From a new Millimeter article. Better Blu-ray support then I realized:
Blu-ray support
YouTube, MobileMe, and Apple TV are nice, but the feature that many HD producers have been clamoring for is Blu-ray support, which Apple also added to the suite. Here, Apple focused on the fast and easy production of simple projects such as the encoding of dailies and other videos for client approval, or simple tradeshow or business demos. Full-featured authoring was not the focus.

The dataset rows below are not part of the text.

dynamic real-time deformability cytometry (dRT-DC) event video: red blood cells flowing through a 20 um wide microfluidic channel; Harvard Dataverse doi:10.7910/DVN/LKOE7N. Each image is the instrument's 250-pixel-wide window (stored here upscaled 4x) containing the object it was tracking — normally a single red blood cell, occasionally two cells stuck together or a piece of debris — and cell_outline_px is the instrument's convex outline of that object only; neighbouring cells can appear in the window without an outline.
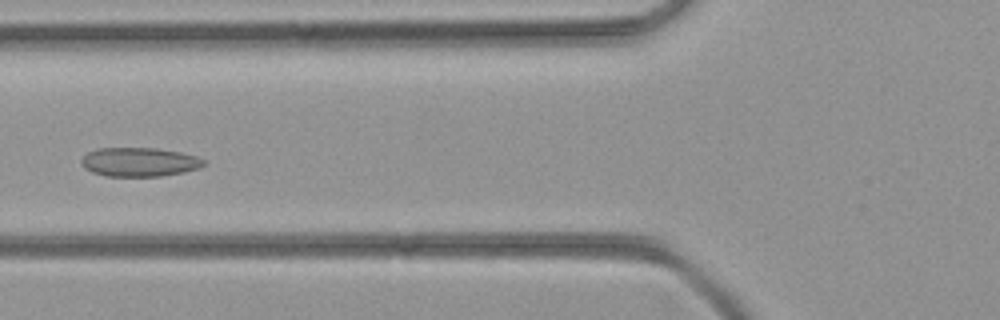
{"species": "common noctule bat (a hibernating species)", "species_latin": "Nyctalus noctula", "temperature_condition": "room temperature", "stored_images_in_passage": 46, "camera_frame_rate_fps": 3000, "um_per_image_px": 0.085, "animal": {"sex": "female", "body_mass_g": 21.9}, "frame": {"image": 1, "passage_image": 18, "time_ms": 5.667, "image_size_px": [1000, 320], "cell_outline_px": [[208, 164], [200, 168], [184, 172], [160, 176], [108, 176], [92, 172], [84, 168], [80, 164], [80, 160], [88, 152], [96, 148], [156, 148], [180, 152], [196, 156], [208, 160]], "centroid_in_image_um": [11.88, 13.77], "position_along_channel_um": 113.9, "area_um2": 20.92}}
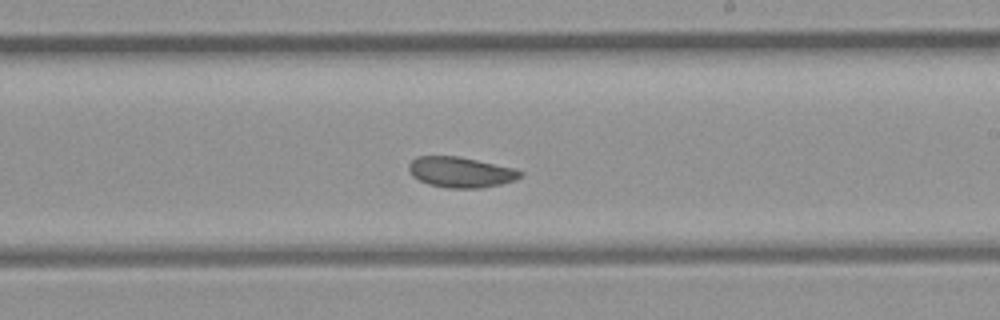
{"frame": {"image": 2, "passage_image": 27, "time_ms": 8.667, "image_size_px": [1000, 320], "cell_outline_px": [[524, 172], [516, 180], [500, 184], [480, 188], [448, 188], [428, 184], [412, 176], [408, 168], [408, 164], [416, 156], [456, 156], [516, 168]], "centroid_in_image_um": [39.16, 14.63], "position_along_channel_um": 249.8, "area_um2": 19.83}}
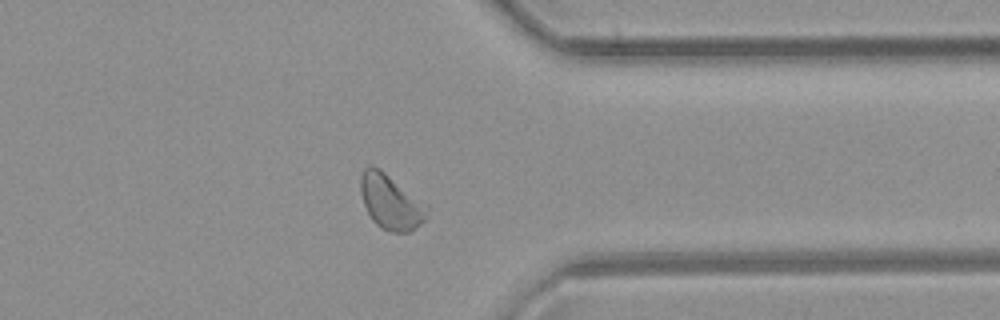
{"frame": {"image": 3, "passage_image": 36, "time_ms": 11.667, "image_size_px": [1000, 320], "cell_outline_px": [[428, 208], [424, 220], [416, 228], [408, 232], [392, 232], [380, 228], [372, 220], [364, 204], [360, 192], [360, 176], [364, 168], [380, 168], [428, 204]], "centroid_in_image_um": [33.22, 17.17], "position_along_channel_um": 378.2, "area_um2": 21.21}}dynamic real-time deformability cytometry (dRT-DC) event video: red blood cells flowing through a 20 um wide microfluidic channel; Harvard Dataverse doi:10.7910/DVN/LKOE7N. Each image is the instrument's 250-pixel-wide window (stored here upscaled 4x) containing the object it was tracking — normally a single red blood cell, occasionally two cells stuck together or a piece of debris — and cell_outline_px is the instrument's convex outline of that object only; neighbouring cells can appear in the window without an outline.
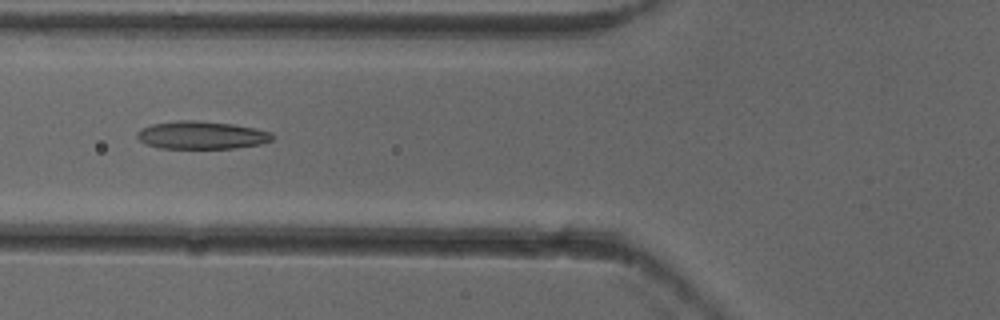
{"species": "common noctule bat (a hibernating species)", "species_latin": "Nyctalus noctula", "temperature_condition": "cold", "stored_images_in_passage": 8, "camera_frame_rate_fps": 3000, "um_per_image_px": 0.085, "animal": {"sex": "female"}, "frame": {"image": 1, "passage_image": 5, "time_ms": 1.333, "image_size_px": [1000, 320], "cell_outline_px": [[272, 140], [260, 144], [236, 148], [160, 148], [144, 144], [136, 136], [136, 132], [140, 128], [152, 124], [176, 120], [196, 120], [232, 124], [256, 128], [272, 132]], "centroid_in_image_um": [17.1, 11.48], "position_along_channel_um": 108.7, "area_um2": 22.08}}
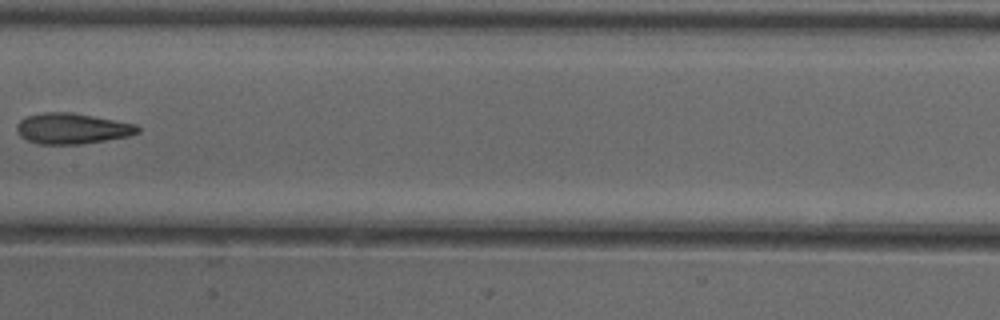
{"frame": {"image": 2, "passage_image": 7, "time_ms": 2.0, "image_size_px": [1000, 320], "cell_outline_px": [[140, 132], [128, 136], [80, 144], [40, 144], [28, 140], [20, 136], [16, 128], [16, 124], [20, 120], [28, 116], [44, 112], [72, 112], [136, 124], [140, 128]], "centroid_in_image_um": [6.12, 10.92], "position_along_channel_um": 201.3, "area_um2": 21.5}}
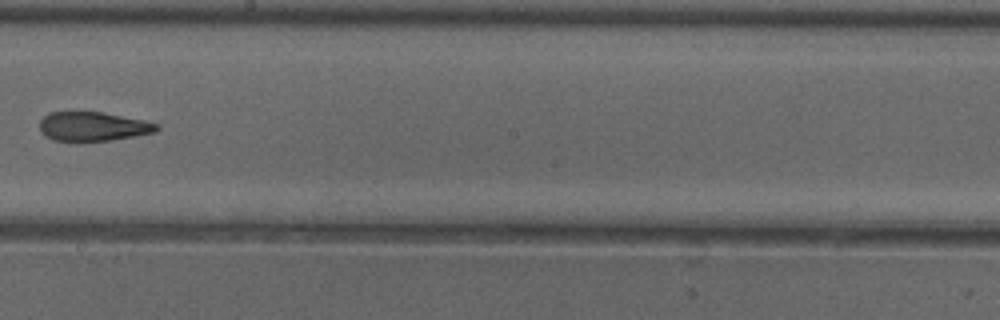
{"frame": {"image": 3, "passage_image": 8, "time_ms": 2.333, "image_size_px": [1000, 320], "cell_outline_px": [[160, 128], [156, 132], [136, 136], [112, 140], [76, 144], [52, 140], [44, 136], [40, 132], [40, 120], [48, 112], [104, 112], [144, 120], [160, 124]], "centroid_in_image_um": [7.88, 10.79], "position_along_channel_um": 240.3, "area_um2": 20.81}}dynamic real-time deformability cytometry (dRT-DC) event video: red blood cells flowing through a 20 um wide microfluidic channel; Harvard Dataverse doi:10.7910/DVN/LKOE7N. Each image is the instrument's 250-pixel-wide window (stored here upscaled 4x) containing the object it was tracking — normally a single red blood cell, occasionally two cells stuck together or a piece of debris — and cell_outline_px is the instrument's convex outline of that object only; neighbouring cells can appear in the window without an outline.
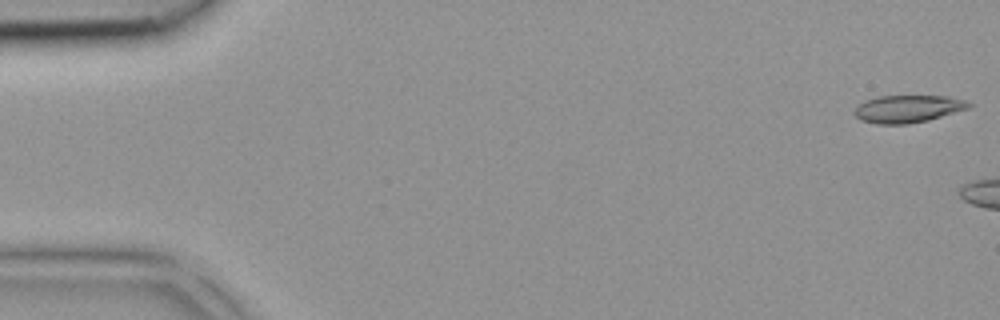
{"species": "common noctule bat (a hibernating species)", "species_latin": "Nyctalus noctula", "temperature_condition": "room temperature", "stored_images_in_passage": 5, "camera_frame_rate_fps": 3000, "um_per_image_px": 0.085, "animal": {"sex": "female", "body_mass_g": 18.4}, "frame": {"image": 1, "passage_image": 1, "time_ms": 0.0, "image_size_px": [1000, 320], "cell_outline_px": [[972, 104], [968, 108], [928, 120], [908, 124], [876, 124], [860, 120], [856, 116], [856, 108], [864, 100], [876, 96], [948, 96], [964, 100]], "centroid_in_image_um": [77.15, 9.25], "position_along_channel_um": 7.9, "area_um2": 18.15}}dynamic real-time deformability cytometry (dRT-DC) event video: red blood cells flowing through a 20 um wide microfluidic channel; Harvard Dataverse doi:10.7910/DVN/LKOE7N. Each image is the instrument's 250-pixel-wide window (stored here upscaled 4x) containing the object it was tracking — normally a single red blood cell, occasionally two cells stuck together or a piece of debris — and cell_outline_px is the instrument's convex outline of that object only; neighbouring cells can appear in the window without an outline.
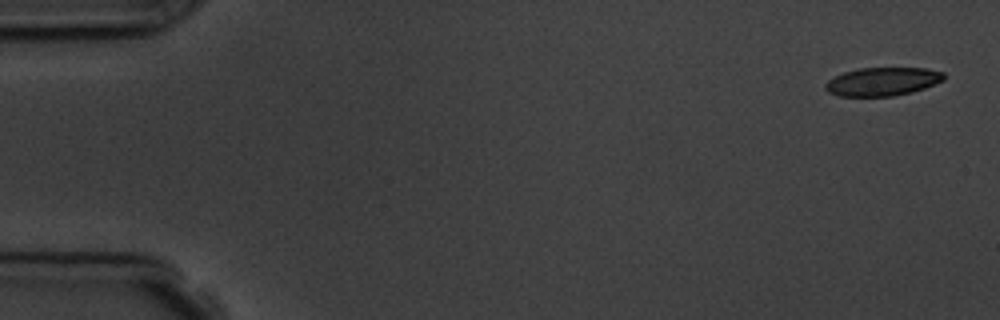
{"species": "common noctule bat (a hibernating species)", "species_latin": "Nyctalus noctula", "temperature_condition": "room temperature", "stored_images_in_passage": 7, "camera_frame_rate_fps": 3000, "um_per_image_px": 0.085, "animal": {"sex": "male", "body_mass_g": 19.5, "forearm_length_mm": 54.6}, "frame": {"image": 1, "passage_image": 1, "time_ms": 0.0, "image_size_px": [1000, 320], "cell_outline_px": [[944, 80], [924, 88], [912, 92], [892, 96], [840, 96], [828, 92], [824, 88], [824, 84], [828, 80], [844, 72], [860, 68], [928, 68], [944, 72]], "centroid_in_image_um": [75.01, 6.93], "position_along_channel_um": 10.0, "area_um2": 19.59}}
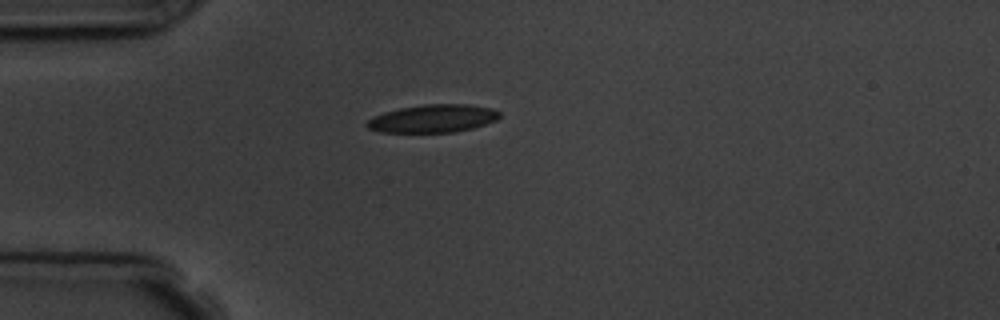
{"frame": {"image": 2, "passage_image": 4, "time_ms": 4.333, "image_size_px": [1000, 320], "cell_outline_px": [[500, 116], [496, 120], [472, 128], [452, 132], [380, 132], [368, 128], [364, 124], [372, 116], [384, 112], [400, 108], [424, 104], [468, 104], [492, 108], [500, 112]], "centroid_in_image_um": [36.77, 10.07], "position_along_channel_um": 48.2, "area_um2": 21.56}}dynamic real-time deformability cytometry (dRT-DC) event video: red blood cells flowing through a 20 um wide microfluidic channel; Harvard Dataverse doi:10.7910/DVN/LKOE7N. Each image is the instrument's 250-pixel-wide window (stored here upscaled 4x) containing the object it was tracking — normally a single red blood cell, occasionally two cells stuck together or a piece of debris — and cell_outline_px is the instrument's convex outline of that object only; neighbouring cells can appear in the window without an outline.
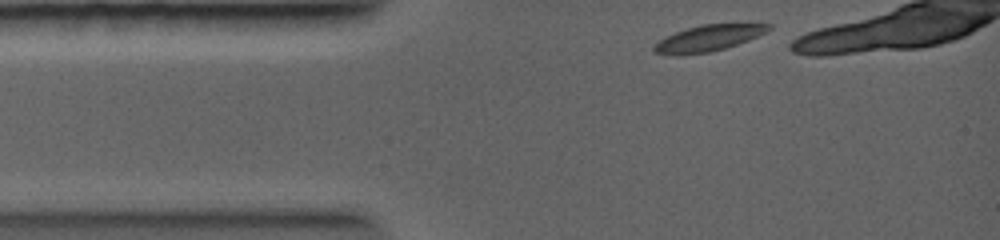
{"species": "common noctule bat (a hibernating species)", "species_latin": "Nyctalus noctula", "temperature_condition": "warm", "stored_images_in_passage": 7, "camera_frame_rate_fps": 5000, "um_per_image_px": 0.085, "animal": {"sex": "female", "body_mass_g": 19.0, "forearm_length_mm": 56.7}, "frame": {"image": 1, "passage_image": 1, "time_ms": 0.0, "image_size_px": [1000, 240], "cell_outline_px": [[772, 28], [748, 40], [724, 48], [708, 52], [656, 52], [652, 48], [660, 40], [676, 32], [688, 28], [704, 24], [772, 24]], "centroid_in_image_um": [60.31, 3.19], "position_along_channel_um": 24.7, "area_um2": 16.18}}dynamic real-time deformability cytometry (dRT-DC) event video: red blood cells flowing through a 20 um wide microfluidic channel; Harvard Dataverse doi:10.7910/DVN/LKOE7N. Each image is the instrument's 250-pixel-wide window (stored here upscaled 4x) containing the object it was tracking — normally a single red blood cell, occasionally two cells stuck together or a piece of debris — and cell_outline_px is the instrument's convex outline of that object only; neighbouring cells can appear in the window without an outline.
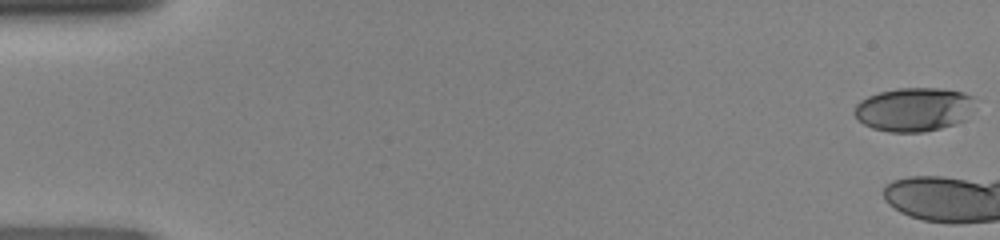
{"species": "human", "species_latin": "Homo sapiens", "temperature_condition": "room temperature", "stored_images_in_passage": 7, "camera_frame_rate_fps": 3000, "um_per_image_px": 0.085, "donor": {"sex": "female"}, "frame": {"image": 1, "passage_image": 1, "time_ms": 0.0, "image_size_px": [1000, 240], "cell_outline_px": [[972, 96], [964, 120], [940, 128], [924, 132], [888, 132], [872, 128], [864, 124], [852, 112], [856, 104], [860, 100], [868, 96], [880, 92], [896, 88], [940, 88], [964, 92]], "centroid_in_image_um": [77.58, 9.29], "position_along_channel_um": 7.4, "area_um2": 30.35}}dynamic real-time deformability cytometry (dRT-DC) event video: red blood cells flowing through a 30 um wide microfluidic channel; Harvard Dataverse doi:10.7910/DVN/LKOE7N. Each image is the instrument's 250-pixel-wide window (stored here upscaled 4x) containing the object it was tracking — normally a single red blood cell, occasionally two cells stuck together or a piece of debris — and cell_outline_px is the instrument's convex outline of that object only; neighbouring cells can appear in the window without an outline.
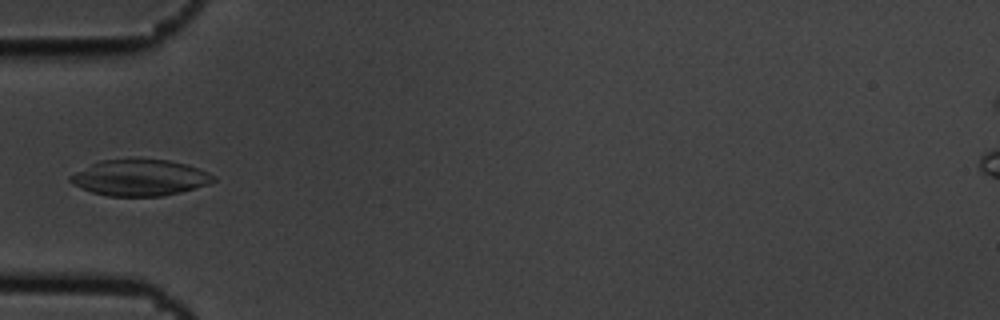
{"species": "common noctule bat (a hibernating species)", "species_latin": "Nyctalus noctula", "temperature_condition": "cold", "stored_images_in_passage": 5, "camera_frame_rate_fps": 3000, "um_per_image_px": 0.085, "animal": {"sex": "male", "body_mass_g": 19.5, "forearm_length_mm": 54.6}, "frame": {"image": 1, "passage_image": 5, "time_ms": 1.333, "image_size_px": [1000, 320], "cell_outline_px": [[216, 180], [208, 184], [180, 192], [164, 196], [108, 196], [92, 192], [80, 188], [72, 184], [68, 180], [68, 176], [100, 160], [132, 156], [168, 160], [184, 164], [208, 172], [216, 176]], "centroid_in_image_um": [11.85, 15.07], "position_along_channel_um": 73.1, "area_um2": 30.81}}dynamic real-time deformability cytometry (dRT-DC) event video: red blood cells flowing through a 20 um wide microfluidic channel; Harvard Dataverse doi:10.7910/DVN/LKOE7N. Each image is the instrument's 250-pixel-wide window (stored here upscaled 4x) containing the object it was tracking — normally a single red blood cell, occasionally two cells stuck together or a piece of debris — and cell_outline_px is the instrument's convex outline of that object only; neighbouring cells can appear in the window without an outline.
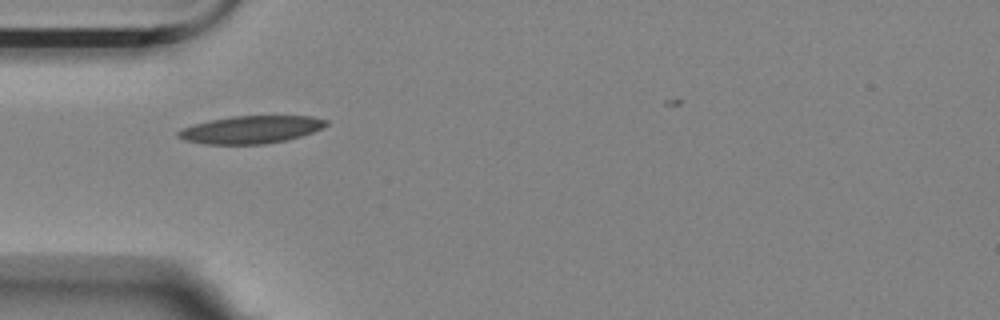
{"species": "Egyptian fruit bat (a non-hibernating species)", "species_latin": "Rousettus aegyptiacus", "temperature_condition": "room temperature", "stored_images_in_passage": 3, "camera_frame_rate_fps": 3000, "um_per_image_px": 0.085, "animal": {"sex": "female"}, "frame": {"image": 1, "passage_image": 2, "time_ms": 0.333, "image_size_px": [1000, 320], "cell_outline_px": [[328, 124], [324, 128], [288, 140], [264, 144], [204, 144], [184, 140], [176, 136], [176, 132], [180, 128], [192, 124], [208, 120], [232, 116], [312, 116], [328, 120]], "centroid_in_image_um": [21.3, 11.01], "position_along_channel_um": 63.7, "area_um2": 24.1}}
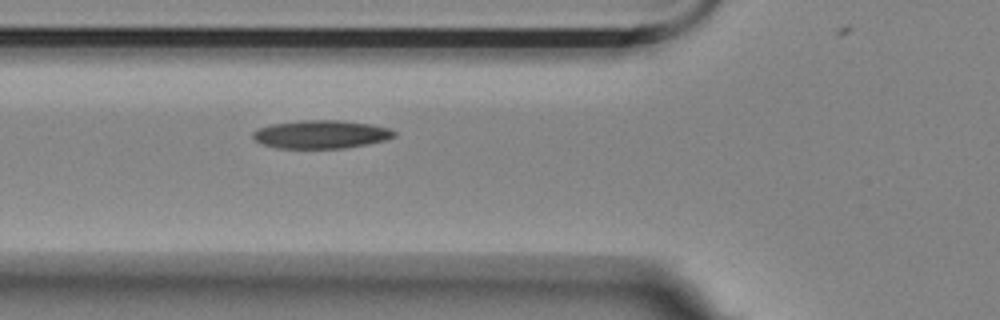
{"frame": {"image": 2, "passage_image": 3, "time_ms": 0.667, "image_size_px": [1000, 320], "cell_outline_px": [[396, 136], [384, 140], [368, 144], [344, 148], [276, 148], [260, 144], [252, 136], [252, 132], [260, 128], [272, 124], [300, 120], [340, 120], [372, 124], [388, 128], [396, 132]], "centroid_in_image_um": [27.28, 11.42], "position_along_channel_um": 98.5, "area_um2": 23.29}}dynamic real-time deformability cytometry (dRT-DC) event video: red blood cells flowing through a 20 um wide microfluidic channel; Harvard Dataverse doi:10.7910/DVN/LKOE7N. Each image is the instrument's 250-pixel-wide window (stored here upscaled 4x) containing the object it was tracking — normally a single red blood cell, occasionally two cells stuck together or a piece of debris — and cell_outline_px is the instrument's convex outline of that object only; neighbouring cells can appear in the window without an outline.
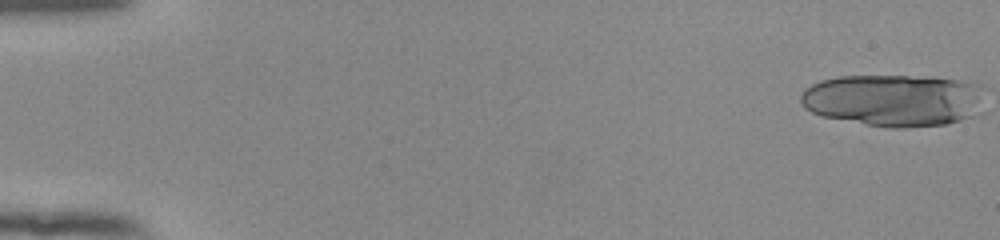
{"species": "human", "species_latin": "Homo sapiens", "temperature_condition": "room temperature", "stored_images_in_passage": 24, "camera_frame_rate_fps": 3000, "um_per_image_px": 0.085, "donor": {"sex": "female"}, "frame": {"image": 1, "passage_image": 1, "time_ms": 0.0, "image_size_px": [1000, 240], "cell_outline_px": [[984, 112], [948, 124], [904, 128], [896, 128], [868, 124], [824, 116], [812, 112], [804, 108], [800, 100], [800, 96], [804, 88], [820, 80], [840, 76], [932, 76], [980, 84]], "centroid_in_image_um": [76.01, 8.51], "position_along_channel_um": 9.0, "area_um2": 56.3}}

Operationally, you insert chapter markers on the timeline as before, and then choose Blu-ray from the Share menu.
http://digitalcontentproducer.com/de...23/index2.html
I wish they'd update DVD Studio Pro for full Blu-Ray support. Apple may think the optical disk is dead, but the consumer doesn't and they're the ones who count.
I wish they'd update DVD Studio Pro for full Blu-Ray support. Apple may think the optical disk is dead, but the consumer doesn't and they're the ones who count.
Or come up with a superior solution for file interchange that doesn't involve using up all of my GD banwidth or causing me support headaches.
I'm ok with Apple sandbagging on Blu-ray if they're working on a better solution but FFS do "something" beyond useless platitudes like "Blu-ray's a bag of hurt"
No...not having a decent playback mechanism for HD video is a bag of hurt. Especially on a platform that claims to be media savvy.
I don't know where we are in this discussion but I just received a call back for Final Cut support and they said FCP definately IS NOT 64 bit.
Makes sense. Leopard only supports some 64-bit processes running on a 32-bit kernel. I'm a bit perplexed by the confusion here coming from some people. FCS3 cannot be 64-bit to maximum effect until a version for Snow Leopard is delivered.